The ICC was not an option for Saddam because it has no jurisdiction over crimes committed before July 1, 2002. The court that is trying Milosevic was temporary, and its jurisdiction was limited to the former Yugoslavia.

Since the Bush administration took office in 2001, not only has it refused to join the ICC, it has also been waging a ferocious campaign to kill it. Under the American Servicemembers’ Protection Act, passed in 2002, the United States is authorized to punish countries that support the ICC by depriving them of military aid. (The rest of the world knows the law as the “Hague Invasion Act” because it also authorizes the United States to invade the Netherlands to free captive Americans held by the ICC.) The United States also has bullied and bribed 90 countries into guaranteeing American immunity from ICC jurisdiction, even though some of those countries had to disavow their own ratification of the ICC to do so.

And if that weren’t enough, for the last two years the United States has successfully demanded from the Security Council, as the price of American participation in United Nations operations, immunity from ICC jurisdiction for American troops and contract personnel — making America the only country in the world to demand such immunity.

This administration has committed assaults on international justice that are hardly reported at all. For example, over the last three years, the United States has ignored rulings of the International Court of Justice (which tries nations, not individuals). In separate rulings in 2001 and 2003, the Court ordered the United States not to execute Honduran, German and Mexican nationals held in American prisons who had been denied their rights under the Vienna Convention. The United States executed them anyway.

In a federal court in Brooklyn last month, the Justice Department told the district court judge that even though the defendant, a Dominican national, had been extradited by the Dominican Republic on the condition that the death penalty not be imposed, the United States did not regard that condition as binding. The judge allowed as how the federal court would, in accordance with long-standing custom among nations, “honor the limitation” even if the Justice Department would not. Experts were left wondering, however, if the Justice Department would take the same position in future cases, and whether more compliant judges would let them get away with it.

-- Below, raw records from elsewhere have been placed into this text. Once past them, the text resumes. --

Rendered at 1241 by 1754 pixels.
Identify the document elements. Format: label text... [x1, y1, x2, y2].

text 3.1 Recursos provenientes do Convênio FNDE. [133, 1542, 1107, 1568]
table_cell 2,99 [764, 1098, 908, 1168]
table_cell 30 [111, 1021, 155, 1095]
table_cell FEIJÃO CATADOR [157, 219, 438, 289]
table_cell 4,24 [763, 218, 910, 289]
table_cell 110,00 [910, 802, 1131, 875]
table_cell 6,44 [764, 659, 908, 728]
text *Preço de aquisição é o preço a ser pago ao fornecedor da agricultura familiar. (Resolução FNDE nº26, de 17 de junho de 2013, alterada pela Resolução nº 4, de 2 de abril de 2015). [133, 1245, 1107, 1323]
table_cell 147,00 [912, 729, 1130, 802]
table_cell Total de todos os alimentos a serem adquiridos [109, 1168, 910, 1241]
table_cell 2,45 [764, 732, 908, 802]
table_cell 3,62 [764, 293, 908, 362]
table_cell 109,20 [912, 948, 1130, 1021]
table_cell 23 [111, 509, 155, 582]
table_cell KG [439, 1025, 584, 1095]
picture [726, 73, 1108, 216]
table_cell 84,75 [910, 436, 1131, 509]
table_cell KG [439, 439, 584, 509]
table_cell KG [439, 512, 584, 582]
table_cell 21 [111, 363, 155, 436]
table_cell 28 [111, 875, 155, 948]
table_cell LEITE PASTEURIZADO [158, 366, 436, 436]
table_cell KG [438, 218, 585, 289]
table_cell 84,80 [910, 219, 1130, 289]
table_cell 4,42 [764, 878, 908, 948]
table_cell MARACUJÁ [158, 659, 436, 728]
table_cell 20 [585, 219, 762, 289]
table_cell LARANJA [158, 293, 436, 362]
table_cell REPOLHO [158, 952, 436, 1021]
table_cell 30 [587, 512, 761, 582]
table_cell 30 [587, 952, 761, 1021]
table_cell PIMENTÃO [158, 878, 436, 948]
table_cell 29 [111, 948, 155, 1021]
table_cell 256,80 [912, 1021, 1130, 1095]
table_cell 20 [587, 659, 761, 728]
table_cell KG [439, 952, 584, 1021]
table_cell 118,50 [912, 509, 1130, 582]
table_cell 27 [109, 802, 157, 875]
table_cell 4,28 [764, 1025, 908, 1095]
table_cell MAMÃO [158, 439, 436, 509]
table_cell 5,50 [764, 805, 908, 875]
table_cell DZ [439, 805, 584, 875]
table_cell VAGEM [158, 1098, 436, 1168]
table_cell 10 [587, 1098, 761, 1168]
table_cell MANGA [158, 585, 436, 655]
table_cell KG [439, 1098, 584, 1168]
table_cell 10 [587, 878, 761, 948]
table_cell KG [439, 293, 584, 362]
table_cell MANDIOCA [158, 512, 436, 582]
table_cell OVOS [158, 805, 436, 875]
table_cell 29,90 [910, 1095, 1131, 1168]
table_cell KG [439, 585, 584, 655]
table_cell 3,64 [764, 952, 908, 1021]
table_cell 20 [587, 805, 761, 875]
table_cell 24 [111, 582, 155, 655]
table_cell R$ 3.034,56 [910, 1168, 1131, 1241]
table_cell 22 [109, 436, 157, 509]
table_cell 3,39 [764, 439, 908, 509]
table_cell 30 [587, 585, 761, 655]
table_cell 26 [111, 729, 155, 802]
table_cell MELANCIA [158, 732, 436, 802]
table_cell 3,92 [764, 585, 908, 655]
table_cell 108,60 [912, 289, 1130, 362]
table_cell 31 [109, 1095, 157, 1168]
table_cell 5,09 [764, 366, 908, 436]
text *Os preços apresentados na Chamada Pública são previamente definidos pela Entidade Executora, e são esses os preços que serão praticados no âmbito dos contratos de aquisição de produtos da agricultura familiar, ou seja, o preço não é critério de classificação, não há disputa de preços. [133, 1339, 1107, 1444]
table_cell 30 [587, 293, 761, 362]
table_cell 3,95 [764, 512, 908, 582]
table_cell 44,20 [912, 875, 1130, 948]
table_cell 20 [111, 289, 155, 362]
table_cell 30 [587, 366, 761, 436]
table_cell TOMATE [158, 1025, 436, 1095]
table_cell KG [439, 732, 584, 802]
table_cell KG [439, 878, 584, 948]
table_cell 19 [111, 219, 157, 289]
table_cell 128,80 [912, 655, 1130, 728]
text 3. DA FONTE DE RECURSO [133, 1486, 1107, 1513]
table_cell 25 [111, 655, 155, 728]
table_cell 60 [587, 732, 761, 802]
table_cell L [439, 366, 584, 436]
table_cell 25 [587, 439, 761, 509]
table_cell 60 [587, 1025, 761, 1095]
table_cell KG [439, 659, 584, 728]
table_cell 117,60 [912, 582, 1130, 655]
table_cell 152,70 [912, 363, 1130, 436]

The United States had been getting away with pretty much all this without public outrage — until the prison abuse scandal in Iraq. In the midst of it, the United States asked the Security Council for a third annual renewal of its immunity from ICC prosecution.

Timing can be everything. What passed easily in 2002 and 2003 was exposed in 2004 as the affront to the rule of law it had always been. The usually mild-mannered secretary general of the U.N., Kofi Annan, sputtered that this move was “of dubious judicial value.” Amid collapsing international support, the United States was compelled to withdraw its request.

The United States lost another case in March before the International Court of Justice, similar to the ones it lost in 2001 and 2003. Mexico complained that the United States was holding on death rows in 10 states 54 of its nationals who had not been afforded their right to consult consular officials prior to trial. Although the United States was widely expected again to ignore an adverse ruling, it is now July and all the Mexicans are still alive.

Perhaps the United States is holding back because the Abu Ghraib spotlight is on. If so, we can make a difference if we ensure that it stays on, and that we hold this administration — and the next — accountable for obeying the rule of law.

Kathleen Peratis, counsel to the New York law firm Outten & Golden LLP, is a board member of Human Rights Watch.